Genova, indagini sul boss amico di Totò Riina, in casa nascondeva un tesoro in banconote da 50 euro
I soldi, oltre centomila euro, sono stati trovati dalla guardia di finanza in un sottofondo del salotto. Perquisizione scattata dopo un'indagine su una frode fiscale
Il tesoro del super boss di Cosa Nostra, braccio destra di Totò Riina e Bernando Provenzano, era nascosto in un sottofondo ricavato nel salotto della sua casa di viale Brigate Partigiane, a Genova. Centoventimila euro in tagli di banconote da 50 euro che sono stati trovati e sequestrati dai detective del nucleo di polizia economica della guardia di Finanza. Una perquisizione che ha portato all’apertura di una nuova e delicata inchiesta che certifica sempre più la presenza della mafia all’ombra della Lanterna. Il fascicolo è in mano al pubblico ministero dell’Antimafia Federico Manotti, lo stesso che ha coordinato la maxi inchiesta della Finanza sulla frode milionaria al fisco orchestrata da Cosa Nostra nel settore del pesce surgelato, e che ha portato giovedì scorso all’arresto di cinque persone tra Genova, Spagna e Palermo tra cui Salvatore Vetrano, genero di Bruno, e al sequestro di un’ingente somma di denaro.

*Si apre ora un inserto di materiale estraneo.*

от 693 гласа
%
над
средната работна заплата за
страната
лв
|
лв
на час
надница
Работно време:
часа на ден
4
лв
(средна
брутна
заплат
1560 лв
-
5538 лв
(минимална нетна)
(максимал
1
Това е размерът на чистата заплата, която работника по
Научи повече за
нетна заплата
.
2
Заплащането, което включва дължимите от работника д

Pietro Bruno, 78 anni, scelto personalmente da Totò Riina all’inizio degli anni Novanta come capo della consorteria di Isola delle Femmine e Capaci, condannato due volte per associazione di stampo mafioso, fino ad ora era rimasto fuori da questa inchiesta. Ma è invece finito al centro del nuovo fascicolo in mano all’Antimafia della Procura di Genova. A Bruno - alla luce del ritrovamento di una maxi somma di denaro ingiustificata - la Procura contesta il reato di ricettazione aggravata «dall’aver agevolato Cosa Nostra». L’indagine è solo all’inizio. Ma gli inquirenti hanno le idee chiare sui possibili sviluppi investigativi. L’ipotesi a cui si lavora è che quella somma trovata nascosta nell’abitazione del boss - che dopo essere stato scarcerato dal carcere di Marassi, dove aveva finito di scontare la sua pena, aveva scelto di trasferirsi a vivere a Genova - possa essere una sorta di vitalizio che l’organizzazione criminale pagava a Bruno. «La mesata - spiega un investigatore del segue il caso - è la somma di denaro che ogni mese la mafia mette a disposizione dei sodali dell’organizzazione o delle famiglie dei picciotti che si trovano in carcere». E non è un caso che nelle intercettazioni dell’inchiesta agli atti il nome di Bruno compaia come destinatario di almeno quattro buste di denaro. Soldi che Vetrano, tramite il socio genovese Mauro Castellani, gli aveva fatto recapitare a più riprese nei mesi scorsi nell’abitazione della Foce. Somme che secondo gli investigatori, diretti dal generale Andrea Fiducia, transitavano da Cosa Nostra a Bruno attraverso il raggiro dei surgelati. Ovviamente sono in corso accertamenti su questo aspetto.
Secondo gli investigatori ci sarebbe una correlazione tra le quattro buste e il denaro sequestrato nell’abitazione di Bruno Pietro. Nelle telefonate Vetrano, per sviare le indagini, chiamava quelle buste «pacchetti di Amazon» o anche «medicinali urgenti da portare al genero». In più è emerso che Vetrano, oltre a essere genero di Bruno, sarebbe in affari anche con Nicola Mandalà, esponente di spicco di Cosa Nostra e storico fiancheggiatore del sanguinario boss Bernardo Provenzano, arrestato dopo 43 anni di latitanza e riconosciuto colpevole di almeno dodici omicidi. Mandalà, secondo il racconto dei pentiti, ha curato personalmente la latitanza di Provenzano, e passava nel suo bunker tre giorni alla settimana per ritirare i pizzini che il boss scriveva.